# Can someone render this DS Lite?



## Ethevion (Dec 14, 2010)

I need someone to render this image of a Nintendo DS Lite. I know it shouldn't be too hard for some of you, but I find rendering to be really difficult.





I don't need the stylus rendered. Thanks.


----------



## _Chaz_ (Dec 14, 2010)

I render things with the pen tool, but it takes a long time.

If I felt like it, I could do it, but I'll wait to see if anyone else can do it because I'm lazy like that.


----------



## Crass (Dec 14, 2010)




----------



## Ethevion (Dec 14, 2010)

_Chaz_: Thanks, but someone else did it for me. No work for you. 
	

	
	
		
		

		
		
	


	



Crass: Nice try.


----------



## Rydian (Dec 14, 2010)

"Render" could mean a hundred different things, what exactly did you want?


----------



## Feels Good Man (Dec 14, 2010)

Rydian said:
			
		

> "Render" could mean a hundred different things, what exactly did you want?



This. 3D render or what


----------



## Midna (Dec 15, 2010)

…What a simple procedure. This should take just a moment!…


----------



## Zerousen (Dec 15, 2010)

"Nice try?" He made a render, so you should be satisfied. What kind of render? Of course, to me, I would think that you are referring to a picture without a black or white background, but obviously, more experienced members would have thought something else.

Anyways, even though you have one, I felt like doing this for you. Now, If this is the kind you want, than next time, ask for a picture to have a transparent background or something.
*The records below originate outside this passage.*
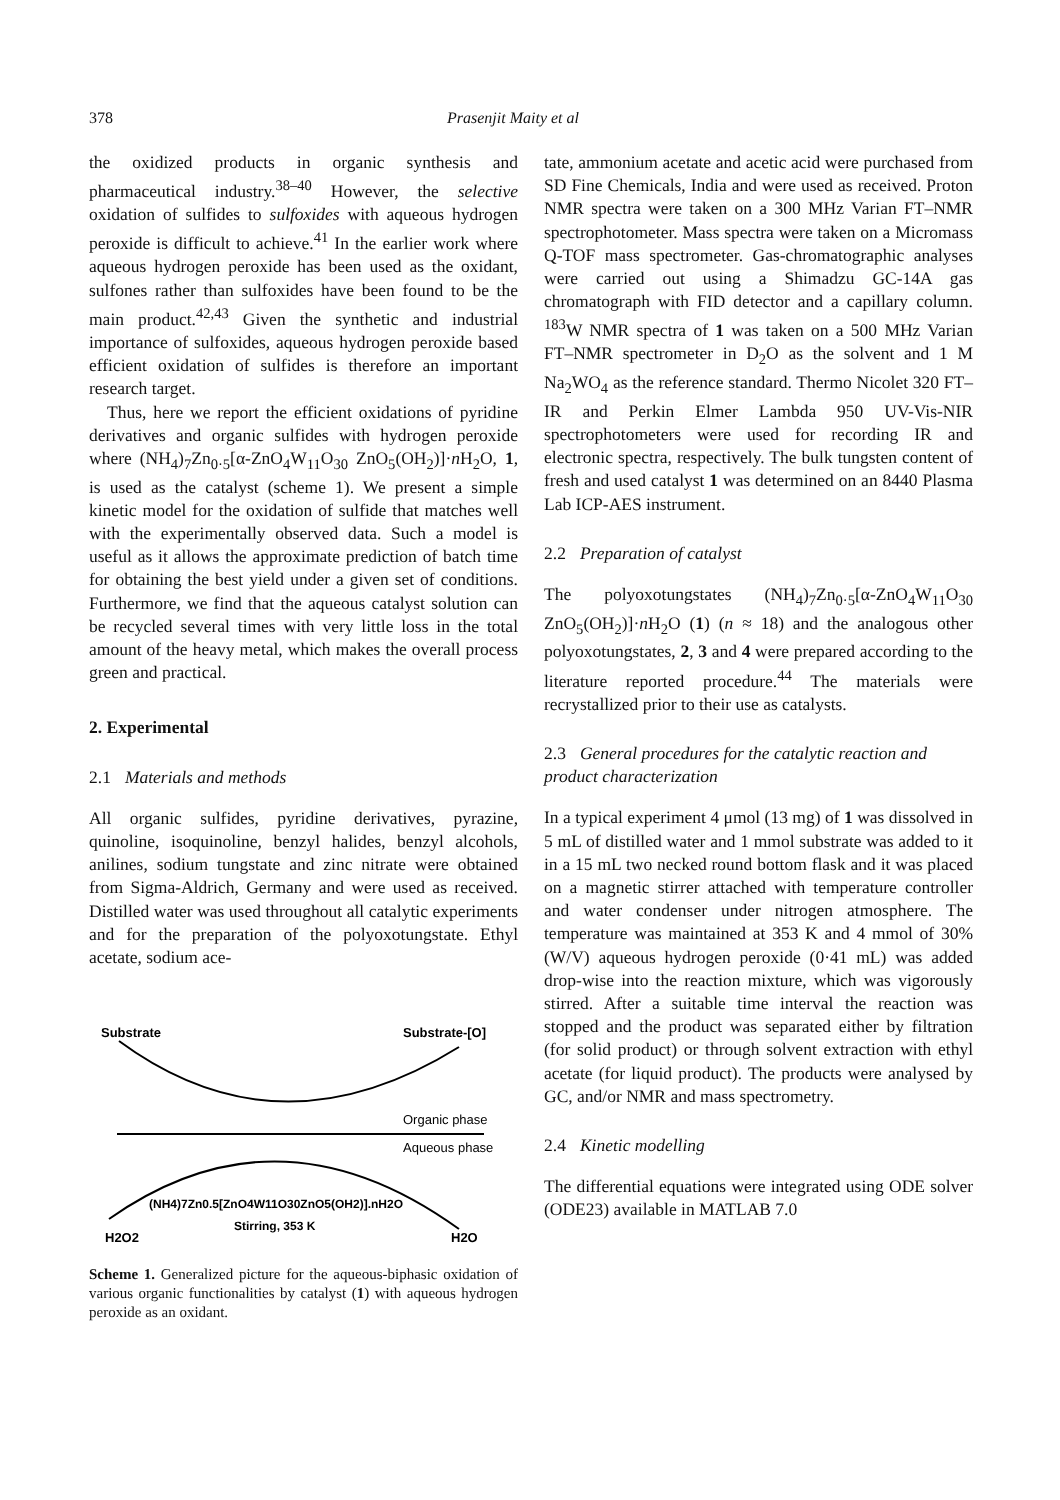378 Prasenjit Maity et al
the oxidized products in organic synthesis and pharmaceutical industry.<sup>38–40</sup> However, the selective oxidation of sulfides to sulfoxides with aqueous hydrogen peroxide is difficult to achieve.<sup>41</sup> In the earlier work where aqueous hydrogen peroxide has been used as the oxidant, sulfones rather than sulfoxides have been found to be the main product.<sup>42,43</sup> Given the synthetic and industrial importance of sulfoxides, aqueous hydrogen peroxide based efficient oxidation of sulfides is therefore an important research target.
Thus, here we report the efficient oxidations of pyridine derivatives and organic sulfides with hydrogen peroxide where (NH<sub>4</sub>)<sub>7</sub>Zn<sub>0·5</sub>[α-ZnO<sub>4</sub>W<sub>11</sub>O<sub>30</sub> ZnO<sub>5</sub>(OH<sub>2</sub>)]·n H<sub>2</sub>O, 1, is used as the catalyst (scheme 1). We present a simple kinetic model for the oxidation of sulfide that matches well with the experimentally observed data. Such a model is useful as it allows the approximate prediction of batch time for obtaining the best yield under a given set of conditions. Furthermore, we find that the aqueous catalyst solution can be recycled several times with very little loss in the total amount of the heavy metal, which makes the overall process green and practical.
2. Experimental
2.1 Materials and methods
All organic sulfides, pyridine derivatives, pyrazine, quinoline, isoquinoline, benzyl halides, benzyl alcohols, anilines, sodium tungstate and zinc nitrate were obtained from Sigma-Aldrich, Germany and were used as received. Distilled water was used throughout all catalytic experiments and for the preparation of the polyoxotungstate. Ethyl acetate, sodium ace-
Substrate
Substrate-[O]
Organic phase
Aqueous phase
(NH4)7Zn0.5[ZnO4W11O30ZnO5(OH2)].nH2O
Stirring, 353 K
H2O2
H2O
Scheme 1. Generalized picture for the aqueous-biphasic oxidation of various organic functionalities by catalyst (1) with aqueous hydrogen peroxide as an oxidant.
tate, ammonium acetate and acetic acid were purchased from SD Fine Chemicals, India and were used as received. Proton NMR spectra were taken on a 300 MHz Varian FT–NMR spectrophotometer. Mass spectra were taken on a Micromass Q-TOF mass spectrometer. Gas-chromatographic analyses were carried out using a Shimadzu GC-14A gas chromatograph with FID detector and a capillary column. <sup>183</sup>W NMR spectra of 1 was taken on a 500 MHz Varian FT–NMR spectrometer in D<sub>2</sub>O as the solvent and 1 M Na<sub>2</sub>WO<sub>4</sub> as the reference standard. Thermo Nicolet 320 FT–IR and Perkin Elmer Lambda 950 UV-Vis-NIR spectrophotometers were used for recording IR and electronic spectra, respectively. The bulk tungsten content of fresh and used catalyst 1 was determined on an 8440 Plasma Lab ICP-AES instrument.
2.2 Preparation of catalyst
The polyoxotungstates (NH<sub>4</sub>)<sub>7</sub>Zn<sub>0·5</sub>[α-ZnO<sub>4</sub>W<sub>11</sub>O<sub>30</sub> ZnO<sub>5</sub>(OH<sub>2</sub>)]·n H<sub>2</sub>O (1) (n ≈ 18) and the analogous other polyoxotungstates, 2, 3 and 4 were prepared according to the literature reported procedure.<sup>44</sup> The materials were recrystallized prior to their use as catalysts.
2.3 General procedures for the catalytic reaction and product characterization
In a typical experiment 4 μmol (13 mg) of 1 was dissolved in 5 mL of distilled water and 1 mmol substrate was added to it in a 15 mL two necked round bottom flask and it was placed on a magnetic stirrer attached with temperature controller and water condenser under nitrogen atmosphere. The temperature was maintained at 353 K and 4 mmol of 30% (W/V) aqueous hydrogen peroxide (0·41 mL) was added drop-wise into the reaction mixture, which was vigorously stirred. After a suitable time interval the reaction was stopped and the product was separated either by filtration (for solid product) or through solvent extraction with ethyl acetate (for liquid product). The products were analysed by GC, and/or NMR and mass spectrometry.
2.4 Kinetic modelling
The differential equations were integrated using ODE solver (ODE23) available in MATLAB 7.0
It doesn't look transparent, but it is.


----------



## monkat (Dec 15, 2010)

I was assuming that he wanted us to map a 3D model of it, make it spin in 360 degrees in an animation, and then encode it.


----------



## Ethevion (Dec 15, 2010)

o.0
Sorry if I offended anyone. I thought rendered simply meant removing the background, you know, as in planetrenders. I truly am inexperienced, my apologies.


----------



## Rydian (Dec 15, 2010)

A "render" is the final process of turning 3D info into an image.

People using "render" to refer to cutting the background out of things... that's wrong.  Often people will take 3D renders other people have made (for example screenshots from videogames) and cut out the main character and call that a render, so people mistakenly thought "render" referred to the cutting process, when in reality is refers to the process that made the base image.

For example, turning this...





Into this...





Is rendering.  It produces the render.

If somebody was to cut out the shadow and all the white to just get at the sword, then they'd be taking the render of the sword (calling it the render) and using it in another image.


----------



## Narayan (Dec 15, 2010)

wow rydian, you're good! can i ask your help if i want an image to be modified?


----------



## Rydian (Dec 15, 2010)

That's not actually image modification, it's 3D stuff like the screenshot shows.  I'm not that good at image modification, actually.


----------



## Narayan (Dec 15, 2010)

uhhhh, so it's not the same. i guess it's much like moving 3d images?


----------



## Ethevion (Dec 15, 2010)

Thanks Rydian for clearing that up. I've actually learned something here today. 
	

	
	
		
		

		
		
	


	



By the way, what program is that?


----------



## The Pi (Dec 15, 2010)

Rendering actually means refining of an image, what Rydian referred to is just one type, even the use of a crayon classes as rendering. 

and that program is blender


----------